I had brekfast today with my brother and his wife at Waffle. Our waitress was a woman named Kate. She was really quite beautiful in a subtle and sleepy way. I had a hard time not staring at her as she took my brother and his wife's orders, something I rarely do... stare I mean. I was captured by her though... there was a familiarity there that made me feel connected to her, and no I am not a stalker... just a man with a poet's heart. When it came to my order, our eyes met.

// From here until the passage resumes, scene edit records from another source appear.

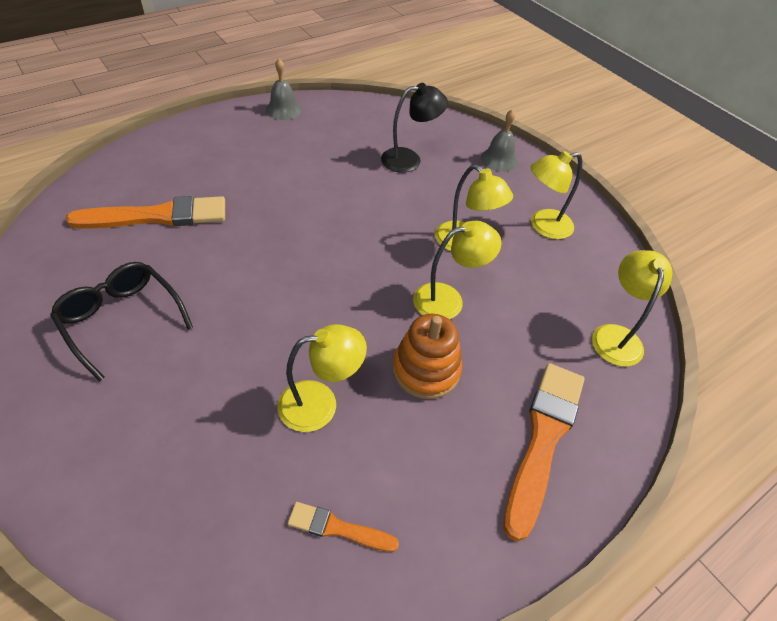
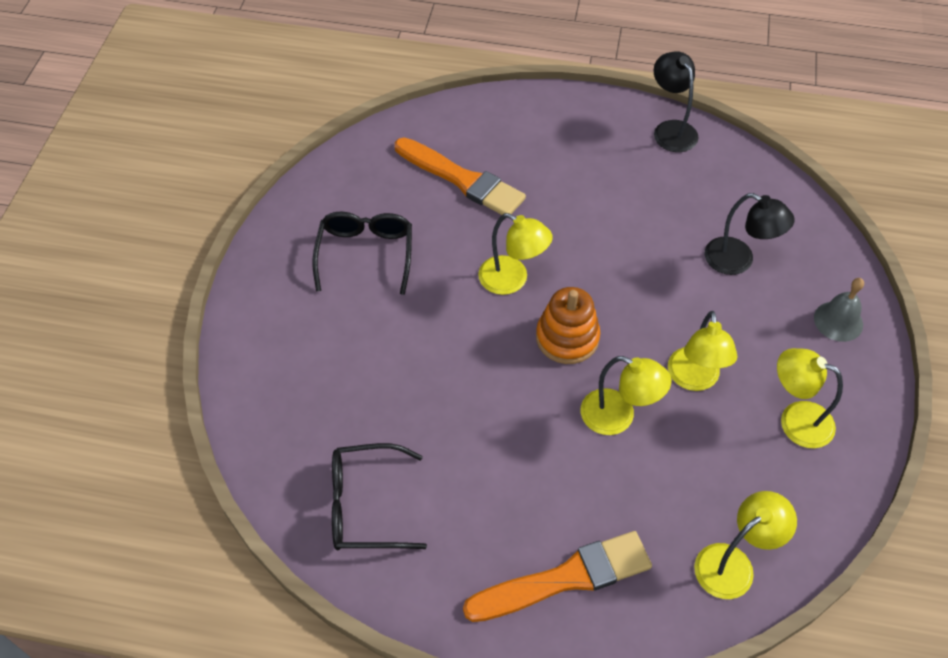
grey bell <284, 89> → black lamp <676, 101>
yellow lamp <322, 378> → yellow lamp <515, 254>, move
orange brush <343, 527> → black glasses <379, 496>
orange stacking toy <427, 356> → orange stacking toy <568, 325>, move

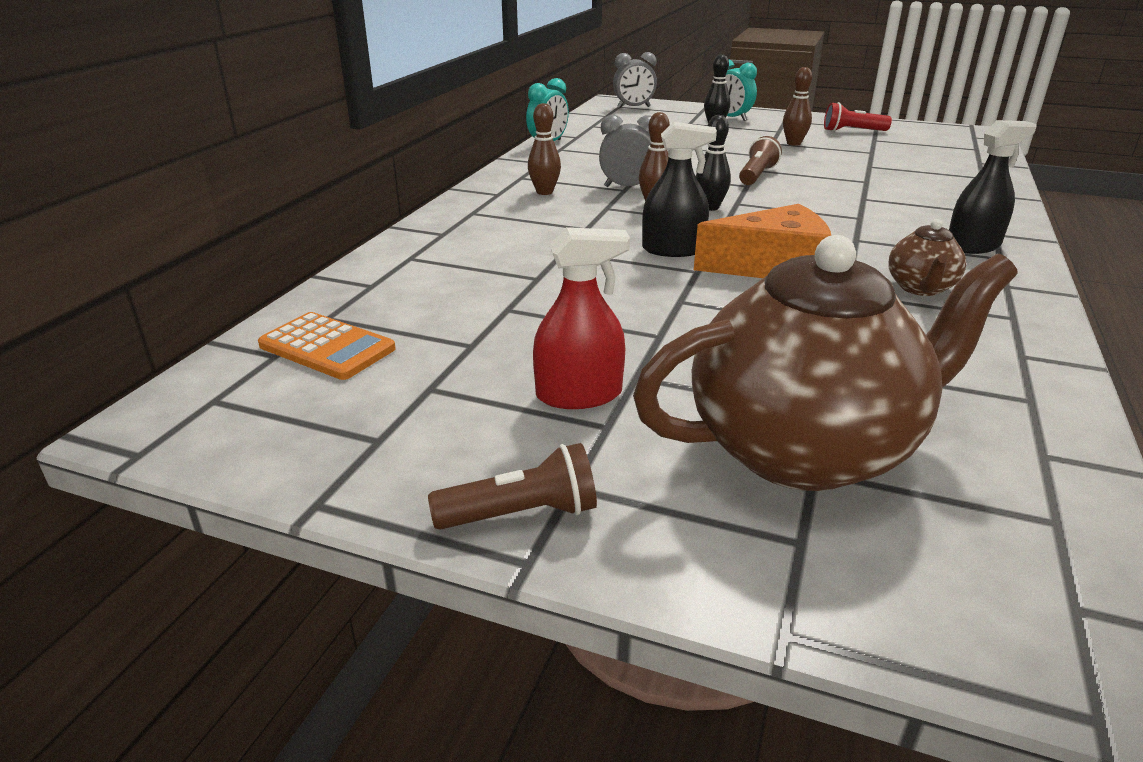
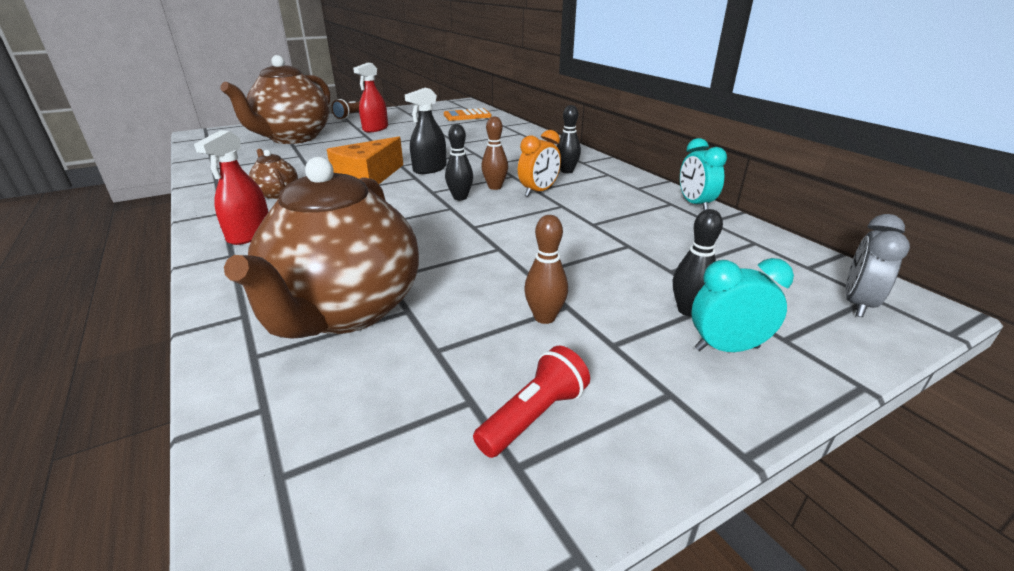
brown bowling pin <544, 149> → black bowling pin <569, 139>
grey clock <625, 151> → orange clock <539, 163>
brown flashlight <760, 160> → -
black spray bottle <993, 187> → red spray bottle <231, 187>
- → brown teapot <321, 248>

--- (Let me first say that I never look into anyone's eyes. Never. Because if I were to do so, then they'd be looking into mine, and I don't feel comfortable being seen. No that isn't just because of my low self- esteem, (which says "I don't think... I know I'm unattractive"). It is also because I live in a universe of shame and self-contempt. The less I am seen, the closer I am to not existing at all. If I don't exist, I can't be hurt.)
Anyway our eyes met and instead of quickly looking away, I looked deeply at her. I saw her pupils dilate a little. I held that connection through my entire order. I felt that familiarity more strongly. I knew I didn't know her but I knew her. I wasn't afraid. Then it was over.
There isn't any magic to report. No happy beginnings or endings. If it were another time or place, an earlier version of me might have said something. This version of me never even considered it. I've seen magic. More than my share. It has never treated me well. And I don't believe in happy endings. I only believe that everything ends. So I guess I believe in endings.
Somewhere tonight, Kate is carrying those green eyes around like jewels or magnets and I thank her for letting me look into them, and yeah... for looking back.